Depois que o padre foi embora, a menina contou aos pais o que havia se passado: "Julgo que não conseguiram acreditar em mim, ficaram em silêncio por uns segundos e me mandaram deitar. Nunca mais tocaram no assunto comigo: nem quando, um pouco mais velha, talvez com 13 anos, cansada das habituais visitas desse padre (e, consequentemente, da minha fuga para o quarto em cada uma dessas vezes), senti o dever de iniciar de novo o tema, o que foi abafado imediatamente por eles, com desinteresse e mutismo".

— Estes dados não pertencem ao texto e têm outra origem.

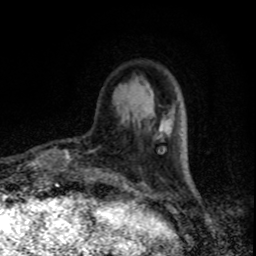
Breast MRI, one axial slice. Cropped to one breast. Dynamic contrast-enhanced series, time point 2 of 8 at this slice position (early post-contrast). 1.5 T. TE 4.2 ms, TR 7 ms. 256 × 256 image matrix. Female patient.
Structures marked on this image (semi-automatically segmented with operator editing):
- enhancing-tissue mask used for the functional tumour volume (all voxels passing the contrast-enhancement thresholds inside the analysis volume; usually the tumour): bounding box <65,149,95,169> (left, top, right, bottom; pixels)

Segundo ela, as tentativas de abuso continuaram por meses. A garota tentou proteger as irmãs, mas não teve sucesso: a mais nova lhe relatou que "o mesmo se passara com ela".

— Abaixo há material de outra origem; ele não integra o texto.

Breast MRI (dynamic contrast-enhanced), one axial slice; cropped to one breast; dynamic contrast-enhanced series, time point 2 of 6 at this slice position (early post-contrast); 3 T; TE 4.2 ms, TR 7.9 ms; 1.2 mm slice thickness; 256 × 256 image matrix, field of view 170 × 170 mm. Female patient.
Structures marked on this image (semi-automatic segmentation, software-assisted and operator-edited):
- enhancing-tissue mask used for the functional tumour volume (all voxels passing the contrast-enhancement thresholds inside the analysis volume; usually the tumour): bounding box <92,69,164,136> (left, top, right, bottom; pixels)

Nascido nos anos 2000, um homem descreveu que, aos 12 anos, foi abusado sexualmente pelo próprio padrinho de batismo e primo, que era um jovem seminarista. A violência acontecia sempre às segundas e quintas, entre 18h e 19h, quando o menino tinha aulas extras para reforçar o aprendizado. "Acabava sempre naquilo, 'anda, vamos fazer aquilo de que gostas, não tem mal, sou teu primo e padrinho, isso é uma brincadeira, quando estiveres com uma mulher já sabes mais, que isso não é nada de paneleiro (gay)", falava o seminarista. O garoto era submetido a toques nas zonas genitais, beijos, masturbação, sexo oral e sexo anal. A violência só acabou quando a mãe do menino decidiu que ele não necessitava de mais de reforço de matérias, e o mudou de escola.

Traumas pela vida

A Comissão Independente não revelou o total de criminosos identificados durante as pesquisas nos arquivos disponibilizados pela Conferência Episcopal, mas se sabe que vários deles repetiam a violência com as mesmas vítimas e outras pessoas. O levantamento também apontou que 43% dos ouvidos falaram sobre os abusos pela primeira vez. E relataram traumas que carregam até hoje.

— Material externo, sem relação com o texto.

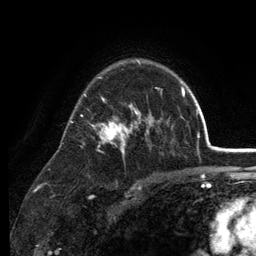
Breast MRI (dynamic contrast-enhanced), one axial slice. Slice 88 of 134 in the series (ordered by position). Cropped to one breast. Dynamic contrast-enhanced series, time point 2 of 6 at this slice position (early post-contrast). 3 T. TE 2.8 ms, TR 7.5 ms. 1.2 mm slice thickness. 256 × 256 image matrix, field of view 175 × 175 mm. Female patient.
Annotated regions visible in this slice (semi-automatic segmentation, software-assisted and operator-edited):
- enhancing-tissue mask used for the functional tumour volume (all voxels passing the contrast-enhancement thresholds inside the analysis volume; usually the tumour): box from (x=68, y=59) to (x=173, y=159) px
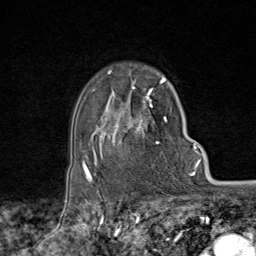
Breast MRI (dynamic contrast-enhanced), one axial slice; position 61 of 80 along the scan axis; cropped to one breast; dynamic contrast-enhanced series, time point 2 of 9 at this slice position (early post-contrast); 1.5 T; TE 1.8 ms, TR 4.3 ms; 2 mm slice thickness; 256 × 256 image matrix, field of view 180 × 180 mm. Female patient.
Outlined on this slice (semi-automatic segmentation, software-assisted and operator-edited):
- enhancing-tissue mask used for the functional tumour volume (all voxels passing the contrast-enhancement thresholds inside the analysis volume; usually the tumour): bounding box [x1, y1, x2, y2] px = [95, 73, 167, 168]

Integrante do grupo que vasculhou os arquivos da Igreja, o psiquiatra Daniel Sampaio destacou que as sequelas são profundas, como depressão, tentativas de suicídio, ansiedade e transtornos do sono e alimentares.

A grande pergunta que todos se fazem é se a Igreja indenizará as vítimas. Para o juiz Álvaro Loborinho, esse tema tem que ser levado em consideração pelos clérigos, assim como deve ser criado um grupo interdisciplinar para receber as queixas que venham a surgir. "A maior parte das vítimas não acredita em reparação financeira por parte da igreja, mas deseja um pedido de desculpas", acrescentou Pedro Strecht, coordenador da Comissão Independente.